How do you calculate the length of a 3D hypotenuse?

To calculate the length of a 3D hypotenuse, use the formula: √(x² + y² + z²).

In more detail, the 3D hypotenuse refers to the diagonal distance between two opposite corners of a rectangular prism (or cuboid). Imagine you have a box, and you want to find the longest straight line that can fit inside it, stretching from one corner to the opposite corner. This line is the 3D hypotenuse.

To find this length, you need the measurements of the box's length (x), width (y), and height (z). These measurements represent the three sides of a right-angled triangle in three dimensions. The formula √(x² + y² + z²) is derived from the Pythagorean theorem, which you might already know for 2D right-angled triangles (a² + b² = c²).
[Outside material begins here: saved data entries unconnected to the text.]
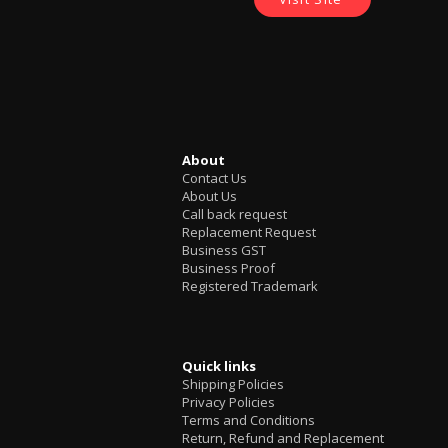
About
Contact Us
About Us
Call back request
Replacement Request
Business GST
Business Proof
Registered Trademark
Quick links
Shipping Policies
Privacy Policies
Terms and Conditions
Return, Refund and Replacement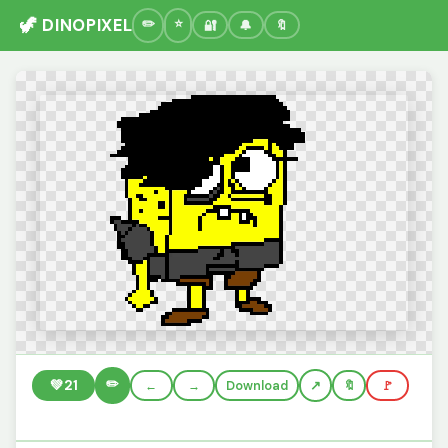
🦖 DINOPIXEL
🔐
🔔
🔖
✏️
💚
21
←
→
Download
🔖
🚩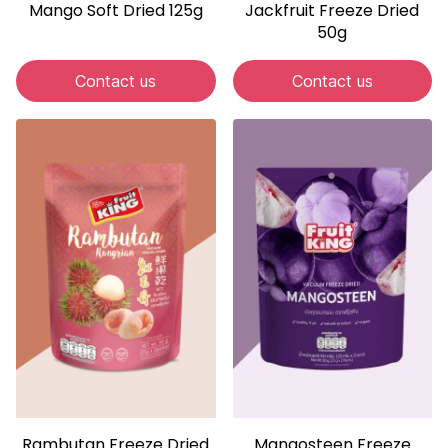
Mango Soft Dried 125g
Jackfruit Freeze Dried
50g
Contact us
Contact us
Rambutan Freeze Dried
Mangosteen Freeze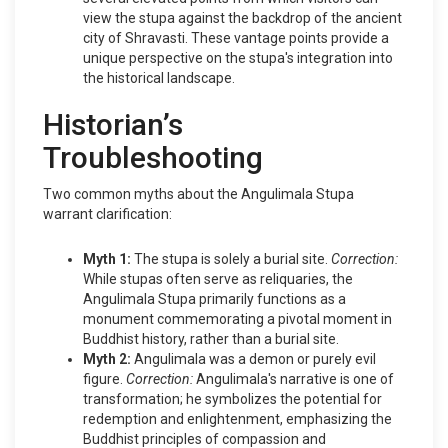
view the stupa against the backdrop of the ancient
city of Shravasti. These vantage points provide a
unique perspective on the stupa's integration into
the historical landscape.
Historian’s
Troubleshooting
Two common myths about the Angulimala Stupa
warrant clarification:
Myth 1:
The stupa is solely a burial site.
Correction:
While stupas often serve as reliquaries, the
Angulimala Stupa primarily functions as a
monument commemorating a pivotal moment in
Buddhist history, rather than a burial site.
Myth 2:
Angulimala was a demon or purely evil
figure.
Correction:
Angulimala's narrative is one of
transformation; he symbolizes the potential for
redemption and enlightenment, emphasizing the
Buddhist principles of compassion and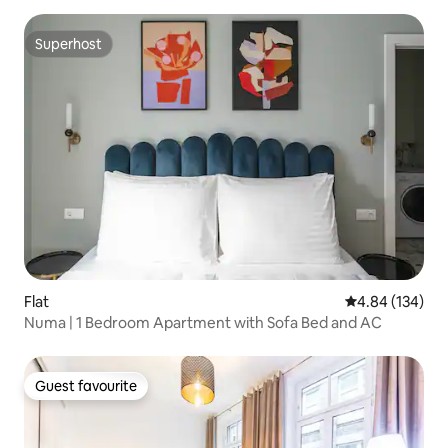
Superhost
Superhost
Flat
4.84 out of 5 a
4.84 (134)
Numa | 1 Bedroom Apartment with Sofa Bed and AC
Guest favourite
Guest favourite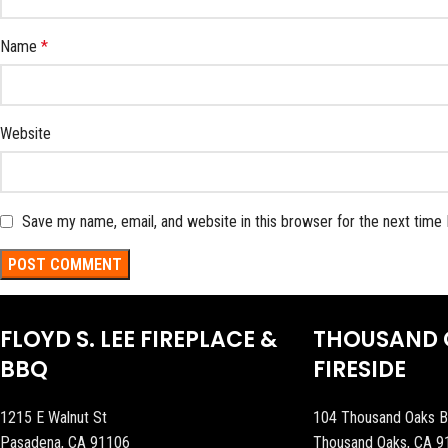
Name
*
Website
Save my name, email, and website in this browser for the next time
FLOYD S. LEE FIREPLACE &
THOUSAND 
BBQ
FIRESIDE
1215 E Walnut St
104 Thousand Oaks B
Pasadena, CA 91106
Thousand Oaks, CA 9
Here's how it works: First, square each of the three dimensions (x, y, and z). Then, add these three squared values together. Finally, take the square root of the sum. This will give you the length of the 3D hypotenuse.

For example, if you have a box with dimensions 3 cm (length), 4 cm (width), and 12 cm (height), you would calculate the hypotenuse as follows:
1. Square each dimension: 3² = 9, 4² = 16, 12² = 144.
2. Add these squared values: 9 + 16 + 144 = 169.
3. Take the square root of the sum: √169 = 13.

So, the length of the 3D hypotenuse is 13 cm.